In West Virginia, where pediatric resident Lisa Costello notes that one out of every two homes has a gun, similar local efforts are underway to promote firearm safety from the pediatrician’s office.
Costello is one of the chairs for the P.A.V.E. campaign (Pediatricians Against Violence Everywhere), a one-year advocacy effort focusing on firearm injury prevention by the special arm of AAP for pediatricians-in-training.
The operation encourages the 13,000-member group to mobilize on gun safety at the clinic, the community, and the state and federal level, as well as on social media.
“I see this in my clinic, we see this in our emergency rooms, in our inpatient wards, in our ICUS. We see these children and families impacted by firearms. That’s why we’ve been motivated to focus on this issue,” says Costello, who for her part counsels parents on firearms and injury prevention.
“My parents are very receptive to the issue of firearm injury. They appreciate that as a pediatrician I’m concerned for my patients’ health and safety,” Costello says.

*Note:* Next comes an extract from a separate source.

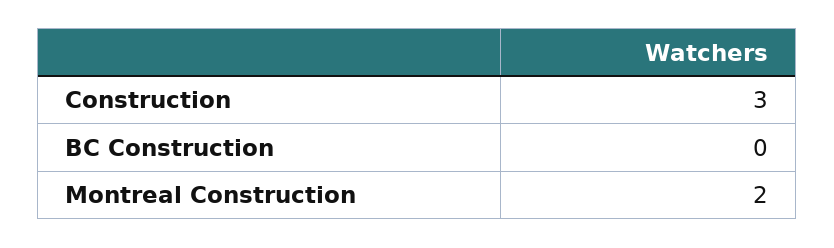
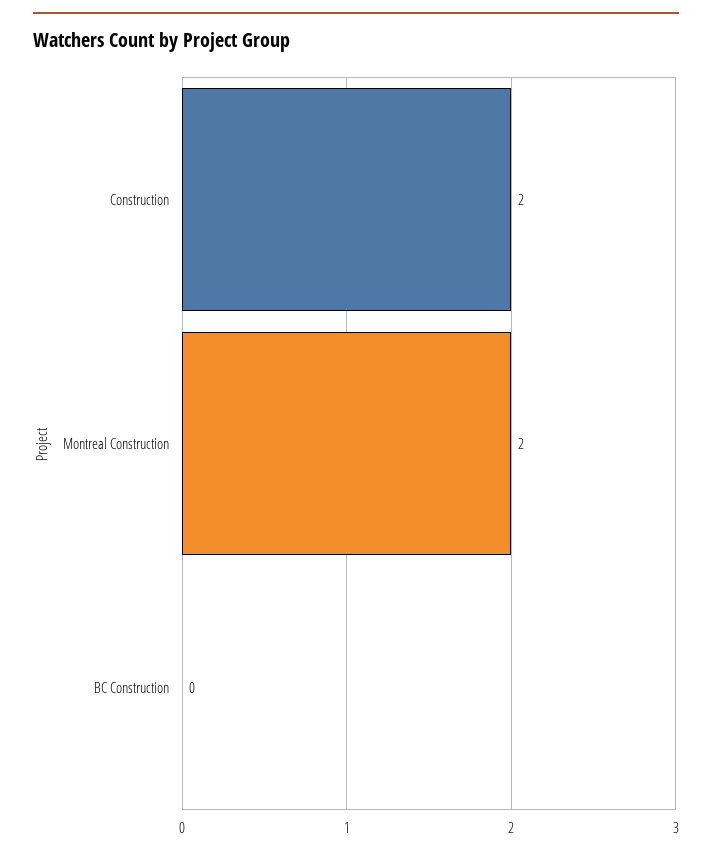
Construction: 3 -> 2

Most recently, the NRA and the AAP have been embroiled in a very public legal feud over the rights of doctors to talk with parents about gun safety. In 2011, Florida Governor Rick Scott signed a NRA-sponsored law that forbade pediatricians from asking about guns in the home. A federal judge later struck down the law as unconstitutional and a decision on the state’s appeal is pending. The NRA has sponsored similar legislation in at least five other states—Alabama, North Carolina, West Virginia, Minnesota, and Oklahoma.
AAP guidelines urge pediatricians to counsel parents during checkups about the dangers of allowing kids to have access to guns. About half of all AAP pediatricians say they recommend the removal of handguns from the home, according to a national survey of AAP members.
There’s also the issue of funding for federal research—of which there has been almost none. Even after President Obama lifted the long freeze on gun research—lobbied for and won by the NRA in 1996—Congress still has yet to appropriate the $10 million in funds promised to the CDC for gun research, an amount that even if released would be too little for quality research, according to pediatricians I spoke with. But the amount isn’t likely to matter. As a researcher who spend over $1 million funding his own work put it, “Hell will freeze over before this Congress gives them [the CDC] money.” Moreover, the long moratorium has resulted in a paucity of qualified experts to research firearm injuries.
Despite the challenges, or motivated by them, pediatricians say they’ll continue to push for more research and a change in policy that will make children safer. As for the opposition, doctors insist the tide is turning.
“The NRA’s influence has peaked. Surveys of NRA members show that they’re a little tired of their leadership,” pediatrician and AAP meeting presenter Dr. Sege says. “And in general, pediatricians are never really that far ahead of American families. There are 60,000 of us and we see almost every American child almost every year. If the pediatricians are strong on this issue, it’s hard for me to believe that there will be such a discrepancy over what we believe and what the families we care for believe.”